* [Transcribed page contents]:
· · ·

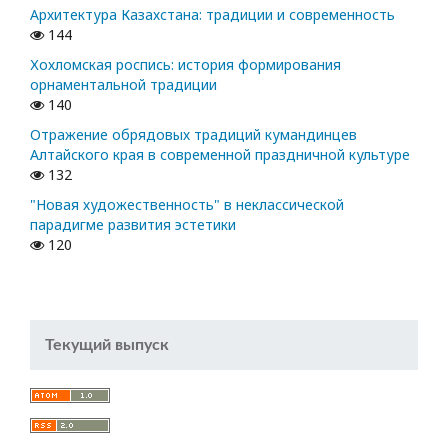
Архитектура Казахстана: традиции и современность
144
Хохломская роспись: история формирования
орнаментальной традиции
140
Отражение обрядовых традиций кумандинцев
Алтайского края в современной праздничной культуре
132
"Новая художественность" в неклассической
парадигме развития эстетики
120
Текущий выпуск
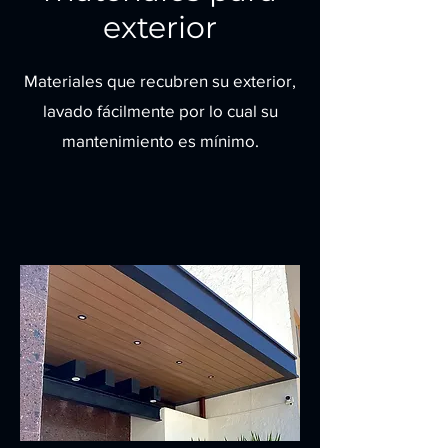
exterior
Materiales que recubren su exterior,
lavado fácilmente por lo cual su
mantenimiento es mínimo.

· · ·

* [What the task asks]: Beginning at the line with "парадигме развития эстетики", reproduce each line exactly through the last line of the records above, with pictures left out.

* [Written solution]:
парадигме развития эстетики
120
Текущий выпуск
exterior
Materiales que recubren su exterior,
lavado fácilmente por lo cual su
mantenimiento es mínimo.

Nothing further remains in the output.